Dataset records
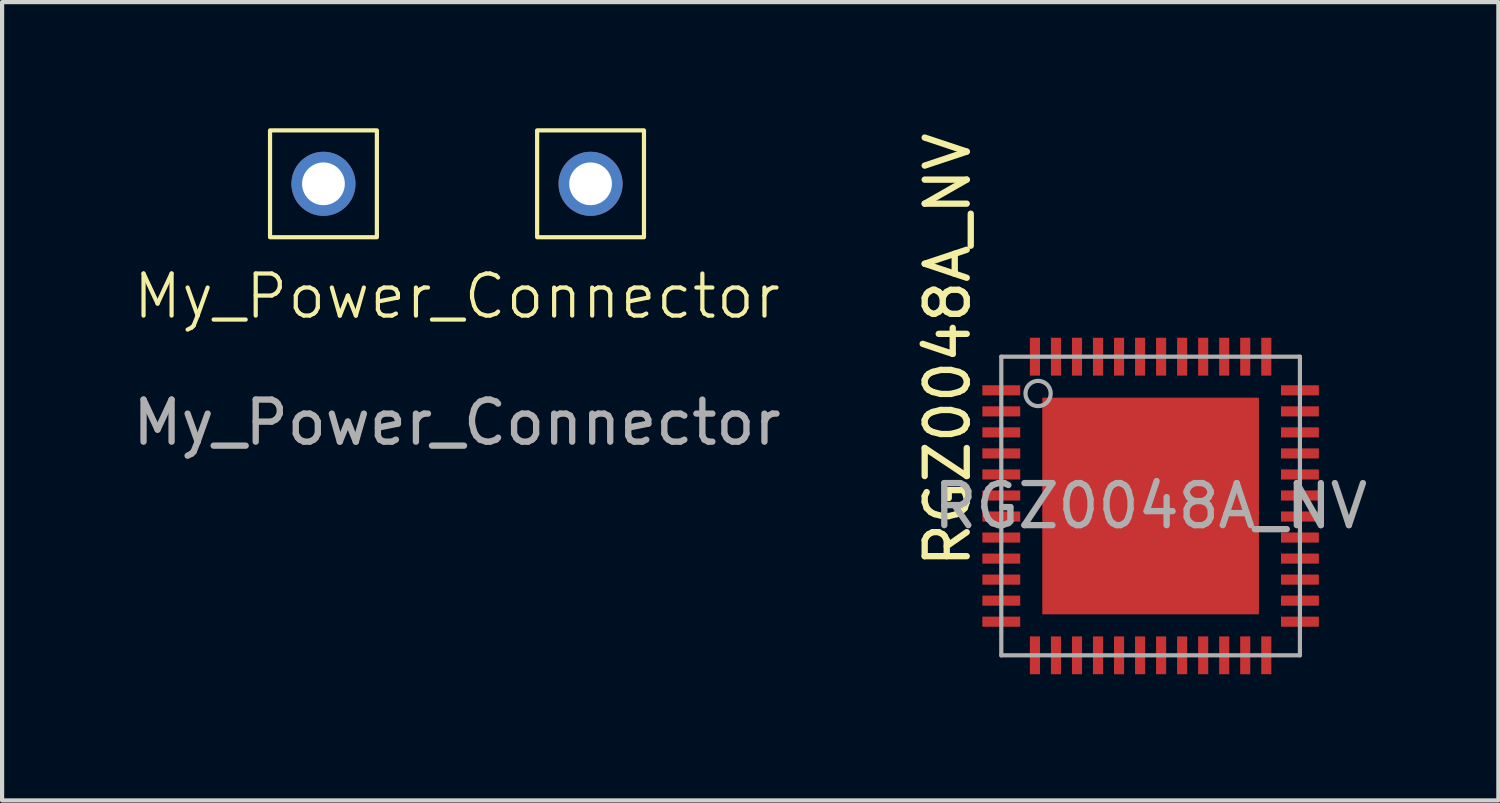
<source format=kicad_pcb>
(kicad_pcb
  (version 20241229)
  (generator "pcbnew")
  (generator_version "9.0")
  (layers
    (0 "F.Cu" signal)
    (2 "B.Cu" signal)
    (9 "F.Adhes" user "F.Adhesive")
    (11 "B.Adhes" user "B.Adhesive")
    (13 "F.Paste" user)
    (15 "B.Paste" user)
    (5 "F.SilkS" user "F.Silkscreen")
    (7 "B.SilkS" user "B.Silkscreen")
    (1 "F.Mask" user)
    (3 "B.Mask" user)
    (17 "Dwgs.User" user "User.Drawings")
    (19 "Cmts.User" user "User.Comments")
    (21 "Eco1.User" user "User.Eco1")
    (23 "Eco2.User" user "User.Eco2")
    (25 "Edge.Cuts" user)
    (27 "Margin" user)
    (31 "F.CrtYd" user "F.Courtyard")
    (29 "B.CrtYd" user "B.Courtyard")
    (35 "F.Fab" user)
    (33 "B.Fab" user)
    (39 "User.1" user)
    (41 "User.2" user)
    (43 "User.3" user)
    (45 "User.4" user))
  (footprint "My_Power_Connector"
    (layer "F.Cu")
    (at 7.815 4.495)
    (property "Reference" "My_Power_Connector" (at 0 -0.5 0) (unlocked yes) (layer "F.SilkS") (effects (font (size 1 1) (thickness 0.1))))
    (attr through_hole)
    (fp_rect (start -4.445 -4.445) (end -1.905 -1.905) (stroke (width 0.1) (type default)) (fill no) (layer "F.SilkS"))
    (fp_rect (start 1.905 -4.445) (end 4.445 -1.905) (stroke (width 0.1) (type default)) (fill no) (layer "F.SilkS"))
    (fp_text user "${REFERENCE}" (at 0 2.5 0) (unlocked yes) (layer "F.Fab") (effects (font (size 1 1) (thickness 0.15))))
    (pad "1" thru_hole circle (at -3.175 -3.175) (size 1.524 1.524) (drill 1.016) (layers "*.Cu" "*.Mask"))
    (pad "2" thru_hole circle (at 3.175 -3.175) (size 1.524 1.524) (drill 1.016) (layers "*.Cu" "*.Mask")))
  (footprint "RGZ0048A_NV"
    (layer "F.Cu")
    (at 24.305 8.98)
    (property "Reference" "RGZ0048A_NV" (at -4.826 -3.712 90) (unlocked yes) (layer "F.SilkS") (effects (font (size 1 1) (thickness 0.15))))
    (attr smd)
    (fp_poly (pts (xy -1.36 -1.41) (xy -1.36 -2.37) (xy -1.41 -2.42) (xy -2.37 -2.42) (xy -2.42 -2.37) (xy -2.42 -1.41) (xy -2.37 -1.36) (xy -1.41 -1.36)) (stroke (width 0) (type solid)) (fill yes) (layer "F.Paste"))
    (fp_poly (pts (xy -1.36 -0.15) (xy -1.36 -1.11) (xy -1.41 -1.16) (xy -2.37 -1.16) (xy -2.42 -1.11) (xy -2.42 -0.15) (xy -2.37 -0.1) (xy -1.41 -0.1)) (stroke (width 0) (type solid)) (fill yes) (layer "F.Paste"))
    (fp_poly (pts (xy -1.36 0.15) (xy -1.36 1.11) (xy -1.41 1.16) (xy -2.37 1.16) (xy -2.42 1.11) (xy -2.42 0.15) (xy -2.37 0.1) (xy -1.41 0.1)) (stroke (width 0) (type solid)) (fill yes) (layer "F.Paste"))
    (fp_poly (pts (xy -1.36 1.41) (xy -1.36 2.37) (xy -1.41 2.42) (xy -2.37 2.42) (xy -2.42 2.37) (xy -2.42 1.41) (xy -2.37 1.36) (xy -1.41 1.36)) (stroke (width 0) (type solid)) (fill yes) (layer "F.Paste"))
    (fp_poly (pts (xy -0.1 -1.41) (xy -0.1 -2.37) (xy -0.15 -2.42) (xy -1.11 -2.42) (xy -1.16 -2.37) (xy -1.16 -1.41) (xy -1.11 -1.36) (xy -0.15 -1.36)) (stroke (width 0) (type solid)) (fill yes) (layer "F.Paste"))
    (fp_poly (pts (xy -0.1 -0.15) (xy -0.1 -1.11) (xy -0.15 -1.16) (xy -1.11 -1.16) (xy -1.16 -1.11) (xy -1.16 -0.15) (xy -1.11 -0.1) (xy -0.15 -0.1)) (stroke (width 0) (type solid)) (fill yes) (layer "F.Paste"))
    (fp_poly (pts (xy -0.1 0.15) (xy -0.1 1.11) (xy -0.15 1.16) (xy -1.11 1.16) (xy -1.16 1.11) (xy -1.16 0.15) (xy -1.11 0.1) (xy -0.15 0.1)) (stroke (width 0) (type solid)) (fill yes) (layer "F.Paste"))
    (fp_poly (pts (xy -0.1 1.41) (xy -0.1 2.37) (xy -0.15 2.42) (xy -1.11 2.42) (xy -1.16 2.37) (xy -1.16 1.41) (xy -1.11 1.36) (xy -0.15 1.36)) (stroke (width 0) (type solid)) (fill yes) (layer "F.Paste"))
    (fp_poly (pts (xy 0.1 -1.41) (xy 0.1 -2.37) (xy 0.15 -2.42) (xy 1.11 -2.42) (xy 1.16 -2.37) (xy 1.16 -1.41) (xy 1.11 -1.36) (xy 0.15 -1.36)) (stroke (width 0) (type solid)) (fill yes) (layer "F.Paste"))
    (fp_poly (pts (xy 0.1 -0.15) (xy 0.1 -1.11) (xy 0.15 -1.16) (xy 1.11 -1.16) (xy 1.16 -1.11) (xy 1.16 -0.15) (xy 1.11 -0.1) (xy 0.15 -0.1)) (stroke (width 0) (type solid)) (fill yes) (layer "F.Paste"))
    (fp_poly (pts (xy 0.1 0.15) (xy 0.1 1.11) (xy 0.15 1.16) (xy 1.11 1.16) (xy 1.16 1.11) (xy 1.16 0.15) (xy 1.11 0.1) (xy 0.15 0.1)) (stroke (width 0) (type solid)) (fill yes) (layer "F.Paste"))
    (fp_poly (pts (xy 0.1 1.41) (xy 0.1 2.37) (xy 0.15 2.42) (xy 1.11 2.42) (xy 1.16 2.37) (xy 1.16 1.41) (xy 1.11 1.36) (xy 0.15 1.36)) (stroke (width 0) (type solid)) (fill yes) (layer "F.Paste"))
    (fp_poly (pts (xy 1.36 -1.41) (xy 1.36 -2.37) (xy 1.41 -2.42) (xy 2.37 -2.42) (xy 2.42 -2.37) (xy 2.42 -1.41) (xy 2.37 -1.36) (xy 1.41 -1.36)) (stroke (width 0) (type solid)) (fill yes) (layer "F.Paste"))
    (fp_poly (pts (xy 1.36 -0.15) (xy 1.36 -1.11) (xy 1.41 -1.16) (xy 2.37 -1.16) (xy 2.42 -1.11) (xy 2.42 -0.15) (xy 2.37 -0.1) (xy 1.41 -0.1)) (stroke (width 0) (type solid)) (fill yes) (layer "F.Paste"))
    (fp_poly (pts (xy 1.36 0.15) (xy 1.36 1.11) (xy 1.41 1.16) (xy 2.37 1.16) (xy 2.42 1.11) (xy 2.42 0.15) (xy 2.37 0.1) (xy 1.41 0.1)) (stroke (width 0) (type solid)) (fill yes) (layer "F.Paste"))
    (fp_poly (pts (xy 1.36 1.41) (xy 1.36 2.37) (xy 1.41 2.42) (xy 2.37 2.42) (xy 2.42 2.37) (xy 2.42 1.41) (xy 2.37 1.36) (xy 1.41 1.36)) (stroke (width 0) (type solid)) (fill yes) (layer "F.Paste"))
    (fp_line (start -3.55 -3.55) (end 3.55 -3.55) (stroke (width 0.1) (type solid)) (layer "F.Fab"))
    (fp_line (start -3.55 3.55) (end -3.55 -3.55) (stroke (width 0.1) (type solid)) (layer "F.Fab"))
    (fp_line (start -3.55 3.55) (end 3.55 3.55) (stroke (width 0.1) (type solid)) (layer "F.Fab"))
    (fp_line (start 3.55 3.55) (end 3.55 -3.55) (stroke (width 0.1) (type solid)) (layer "F.Fab"))
    (fp_circle (center -2.675 -2.675) (end -2.375 -2.675) (stroke (width 0.1) (type solid)) (fill no) (layer "F.Fab"))
    (fp_text user "${REFERENCE}" (at 0 0 0) (unlocked yes) (layer "F.Fab") (effects (font (size 1 1) (thickness 0.15))))
    (pad "1" smd rect (at -3.55 -2.75 90) (size 0.24 0.9) (layers "F.Cu" "F.Mask" "F.Paste"))
    (pad "2" smd rect (at -3.55 -2.25 90) (size 0.24 0.9) (layers "F.Cu" "F.Mask" "F.Paste"))
    (pad "3" smd rect (at -3.55 -1.75 90) (size 0.24 0.9) (layers "F.Cu" "F.Mask" "F.Paste"))
    (pad "4" smd rect (at -3.55 -1.25 90) (size 0.24 0.9) (layers "F.Cu" "F.Mask" "F.Paste"))
    (pad "5" smd rect (at -3.55 -0.75 90) (size 0.24 0.9) (layers "F.Cu" "F.Mask" "F.Paste"))
    (pad "6" smd rect (at -3.55 -0.25 90) (size 0.24 0.9) (layers "F.Cu" "F.Mask" "F.Paste"))
    (pad "7" smd rect (at -3.55 0.25 90) (size 0.24 0.9) (layers "F.Cu" "F.Mask" "F.Paste"))
    (pad "8" smd rect (at -3.55 0.75 90) (size 0.24 0.9) (layers "F.Cu" "F.Mask" "F.Paste"))
    (pad "9" smd rect (at -3.55 1.25 90) (size 0.24 0.9) (layers "F.Cu" "F.Mask" "F.Paste"))
    (pad "10" smd rect (at -3.55 1.75 90) (size 0.24 0.9) (layers "F.Cu" "F.Mask" "F.Paste"))
    (pad "11" smd rect (at -3.55 2.25 90) (size 0.24 0.9) (layers "F.Cu" "F.Mask" "F.Paste"))
    (pad "12" smd rect (at -3.55 2.75 90) (size 0.24 0.9) (layers "F.Cu" "F.Mask" "F.Paste"))
    (pad "13" smd rect (at -2.75 3.55) (size 0.24 0.9) (layers "F.Cu" "F.Mask" "F.Paste"))
    (pad "14" smd rect (at -2.25 3.55) (size 0.24 0.9) (layers "F.Cu" "F.Mask" "F.Paste"))
    (pad "15" smd rect (at -1.75 3.55) (size 0.24 0.9) (layers "F.Cu" "F.Mask" "F.Paste"))
    (pad "16" smd rect (at -1.25 3.55) (size 0.24 0.9) (layers "F.Cu" "F.Mask" "F.Paste"))
    (pad "17" smd rect (at -0.75 3.55) (size 0.24 0.9) (layers "F.Cu" "F.Mask" "F.Paste"))
    (pad "18" smd rect (at -0.25 3.55) (size 0.24 0.9) (layers "F.Cu" "F.Mask" "F.Paste"))
    (pad "19" smd rect (at 0.25 3.55) (size 0.24 0.9) (layers "F.Cu" "F.Mask" "F.Paste"))
    (pad "20" smd rect (at 0.75 3.55) (size 0.24 0.9) (layers "F.Cu" "F.Mask" "F.Paste"))
    (pad "21" smd rect (at 1.25 3.55) (size 0.24 0.9) (layers "F.Cu" "F.Mask" "F.Paste"))
    (pad "22" smd rect (at 1.75 3.55) (size 0.24 0.9) (layers "F.Cu" "F.Mask" "F.Paste"))
    (pad "23" smd rect (at 2.25 3.55) (size 0.24 0.9) (layers "F.Cu" "F.Mask" "F.Paste"))
    (pad "24" smd rect (at 2.75 3.55) (size 0.24 0.9) (layers "F.Cu" "F.Mask" "F.Paste"))
    (pad "25" smd rect (at 3.55 2.75 90) (size 0.24 0.9) (layers "F.Cu" "F.Mask" "F.Paste"))
    (pad "26" smd rect (at 3.55 2.25 90) (size 0.24 0.9) (layers "F.Cu" "F.Mask" "F.Paste"))
    (pad "27" smd rect (at 3.55 1.75 90) (size 0.24 0.9) (layers "F.Cu" "F.Mask" "F.Paste"))
    (pad "28" smd rect (at 3.55 1.25 90) (size 0.24 0.9) (layers "F.Cu" "F.Mask" "F.Paste"))
    (pad "29" smd rect (at 3.55 0.75 90) (size 0.24 0.9) (layers "F.Cu" "F.Mask" "F.Paste"))
    (pad "30" smd rect (at 3.55 0.25 90) (size 0.24 0.9) (layers "F.Cu" "F.Mask" "F.Paste"))
    (pad "31" smd rect (at 3.55 -0.25 90) (size 0.24 0.9) (layers "F.Cu" "F.Mask" "F.Paste"))
    (pad "32" smd rect (at 3.55 -0.75 90) (size 0.24 0.9) (layers "F.Cu" "F.Mask" "F.Paste"))
    (pad "33" smd rect (at 3.55 -1.25 90) (size 0.24 0.9) (layers "F.Cu" "F.Mask" "F.Paste"))
    (pad "34" smd rect (at 3.55 -1.75 90) (size 0.24 0.9) (layers "F.Cu" "F.Mask" "F.Paste"))
    (pad "35" smd rect (at 3.55 -2.25 90) (size 0.24 0.9) (layers "F.Cu" "F.Mask" "F.Paste"))
    (pad "36" smd rect (at 3.55 -2.75 90) (size 0.24 0.9) (layers "F.Cu" "F.Mask" "F.Paste"))
    (pad "37" smd rect (at 2.75 -3.55) (size 0.24 0.9) (layers "F.Cu" "F.Mask" "F.Paste"))
    (pad "38" smd rect (at 2.25 -3.55) (size 0.24 0.9) (layers "F.Cu" "F.Mask" "F.Paste"))
    (pad "39" smd rect (at 1.75 -3.55) (size 0.24 0.9) (layers "F.Cu" "F.Mask" "F.Paste"))
    (pad "40" smd rect (at 1.25 -3.55) (size 0.24 0.9) (layers "F.Cu" "F.Mask" "F.Paste"))
    (pad "41" smd rect (at 0.75 -3.55) (size 0.24 0.9) (layers "F.Cu" "F.Mask" "F.Paste"))
    (pad "42" smd rect (at 0.25 -3.55) (size 0.24 0.9) (layers "F.Cu" "F.Mask" "F.Paste"))
    (pad "43" smd rect (at -0.25 -3.55) (size 0.24 0.9) (layers "F.Cu" "F.Mask" "F.Paste"))
    (pad "44" smd rect (at -0.75 -3.55) (size 0.24 0.9) (layers "F.Cu" "F.Mask" "F.Paste"))
    (pad "45" smd rect (at -1.25 -3.55) (size 0.24 0.9) (layers "F.Cu" "F.Mask" "F.Paste"))
    (pad "46" smd rect (at -1.75 -3.55) (size 0.24 0.9) (layers "F.Cu" "F.Mask" "F.Paste"))
    (pad "47" smd rect (at -2.25 -3.55) (size 0.24 0.9) (layers "F.Cu" "F.Mask" "F.Paste"))
    (pad "48" smd rect (at -2.75 -3.55) (size 0.24 0.9) (layers "F.Cu" "F.Mask" "F.Paste"))
    (pad "49" smd rect (at 0 0) (size 5.15 5.15) (layers "F.Cu" "F.Mask")))
  (gr_rect
    (start -3 -3)
    (end 32.573 15.98)
    (stroke (width 0.1) (type default))
    (fill no)
    (layer "Edge.Cuts")))
</source>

#### EXERCISE INSTRUCTIONS:
Your answer must be the line with "(at -0.75 -3.55)" and all lines after it through the final line of the entries, copied exactly and with nothing added.

#### SOLUTION FOR THIS TASK:
    (pad "44" smd rect (at -0.75 -3.55) (size 0.24 0.9) (layers "F.Cu" "F.Mask" "F.Paste"))
    (pad "45" smd rect (at -1.25 -3.55) (size 0.24 0.9) (layers "F.Cu" "F.Mask" "F.Paste"))
    (pad "46" smd rect (at -1.75 -3.55) (size 0.24 0.9) (layers "F.Cu" "F.Mask" "F.Paste"))
    (pad "47" smd rect (at -2.25 -3.55) (size 0.24 0.9) (layers "F.Cu" "F.Mask" "F.Paste"))
    (pad "48" smd rect (at -2.75 -3.55) (size 0.24 0.9) (layers "F.Cu" "F.Mask" "F.Paste"))
    (pad "49" smd rect (at 0 0) (size 5.15 5.15) (layers "F.Cu" "F.Mask")))
  (gr_rect
    (start -3 -3)
    (end 32.573 15.98)
    (stroke (width 0.1) (type default))
    (fill no)
    (layer "Edge.Cuts")))
</source>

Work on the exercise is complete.